PROBLEM
Write out each record in full and exactly as given. Skip any pictures.

(Stored items)
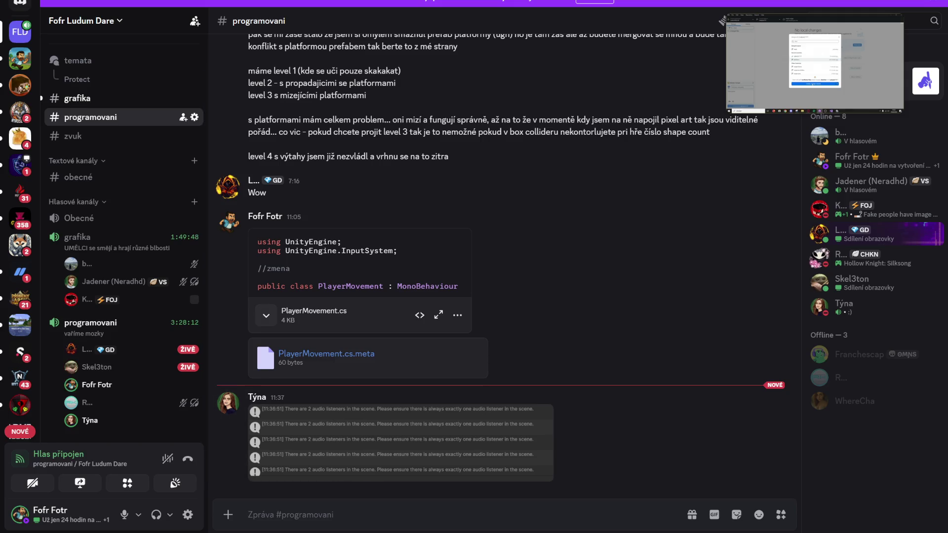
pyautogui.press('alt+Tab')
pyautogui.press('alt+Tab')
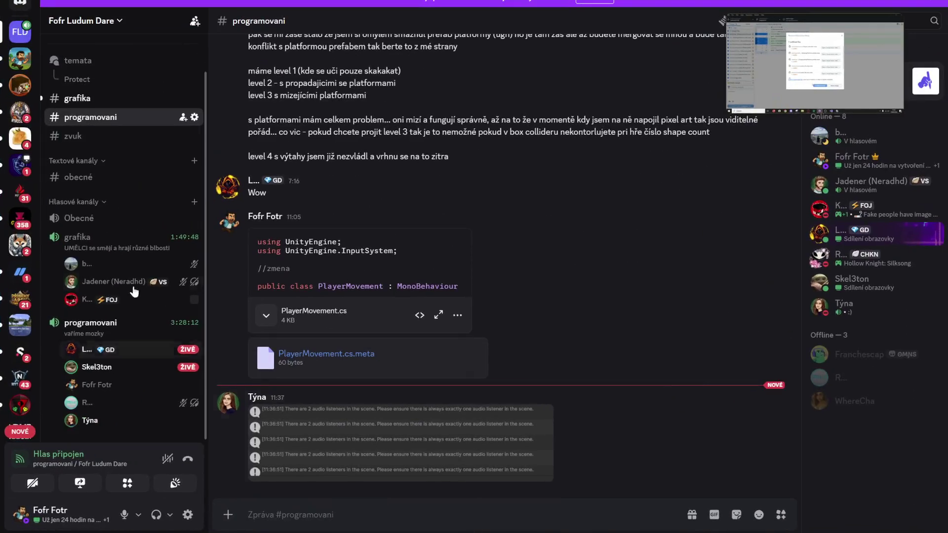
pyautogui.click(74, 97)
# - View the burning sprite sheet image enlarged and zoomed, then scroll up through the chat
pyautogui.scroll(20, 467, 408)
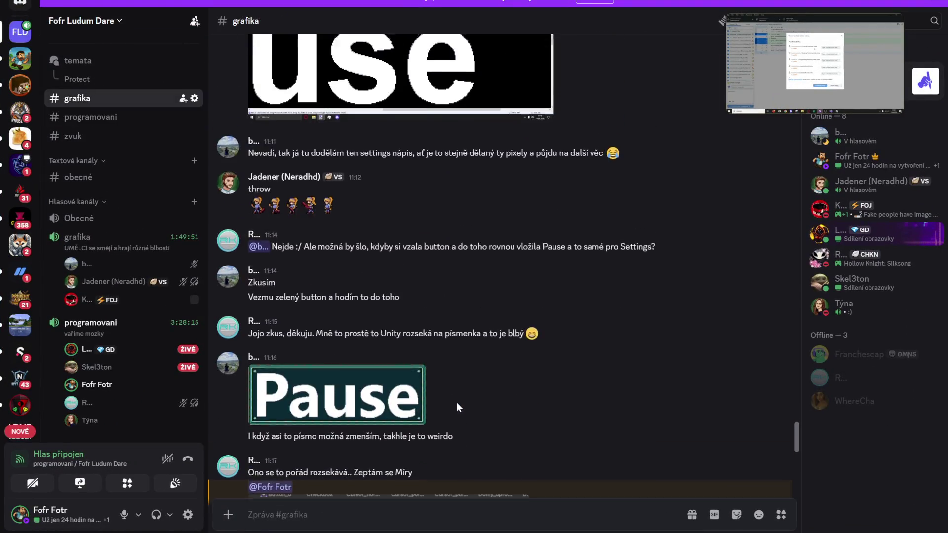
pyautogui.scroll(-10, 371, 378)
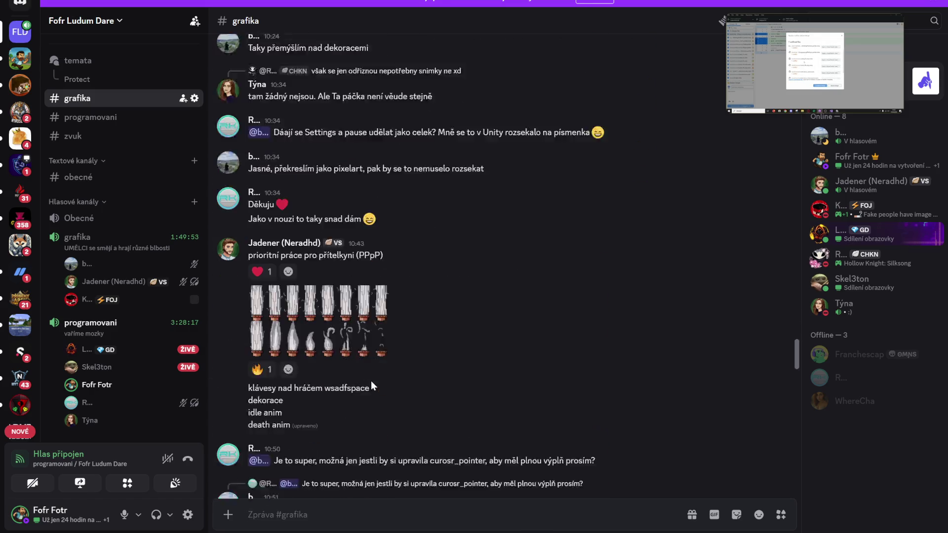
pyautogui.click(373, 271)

REPLY TO THE TASK
pyautogui.press('alt+Tab')
pyautogui.press('alt+Tab')
pyautogui.click(74, 97)
# - View the burning sprite sheet image enlarged and zoomed, then scroll up through the chat
pyautogui.scroll(20, 467, 408)
pyautogui.scroll(-10, 371, 378)
pyautogui.click(373, 271)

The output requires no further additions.